** Opening Data section block **

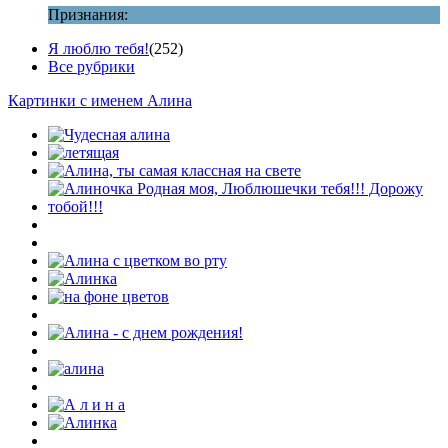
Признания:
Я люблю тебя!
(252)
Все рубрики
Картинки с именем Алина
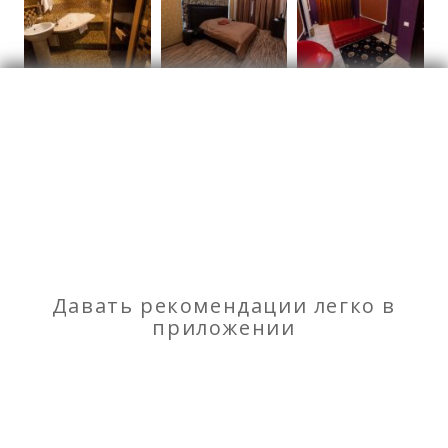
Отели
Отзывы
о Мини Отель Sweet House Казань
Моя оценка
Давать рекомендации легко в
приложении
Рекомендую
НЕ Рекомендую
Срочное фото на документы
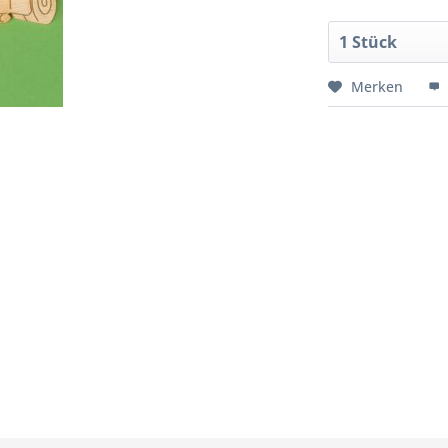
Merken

** Closing Data section block **
** Opening Data section block **

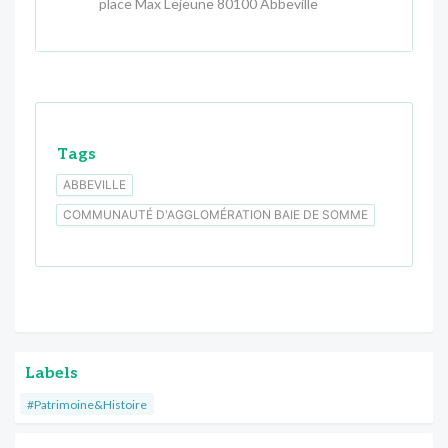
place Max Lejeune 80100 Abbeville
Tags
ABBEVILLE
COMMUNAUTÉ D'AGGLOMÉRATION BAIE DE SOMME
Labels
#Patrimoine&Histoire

** Closing Data section block **
** Opening Data section block **

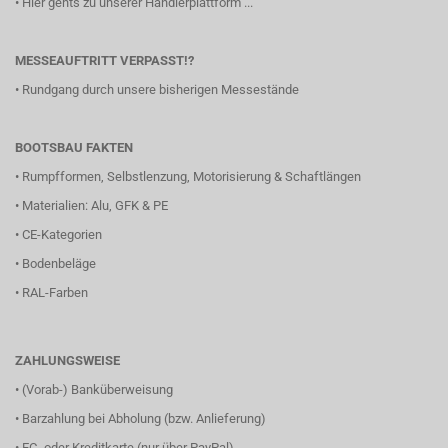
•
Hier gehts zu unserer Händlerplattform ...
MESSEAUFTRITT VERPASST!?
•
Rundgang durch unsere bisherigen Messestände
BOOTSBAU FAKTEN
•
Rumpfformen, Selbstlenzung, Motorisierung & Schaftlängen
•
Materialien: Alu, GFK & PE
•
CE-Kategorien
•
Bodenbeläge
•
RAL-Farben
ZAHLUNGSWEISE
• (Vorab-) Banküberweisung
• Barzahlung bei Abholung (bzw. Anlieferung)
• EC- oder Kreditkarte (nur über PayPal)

** Closing Data section block **

• **What is expected**
From the entries above, give again exactly the lines running from the line with "place Max Lejeune 80100 Abbeville" to the line with "#Patrimoine&Histoire"; include both of those lines.

• **Output for this exercise**
place Max Lejeune 80100 Abbeville
Tags
ABBEVILLE
COMMUNAUTÉ D'AGGLOMÉRATION BAIE DE SOMME
Labels
#Patrimoine&Histoire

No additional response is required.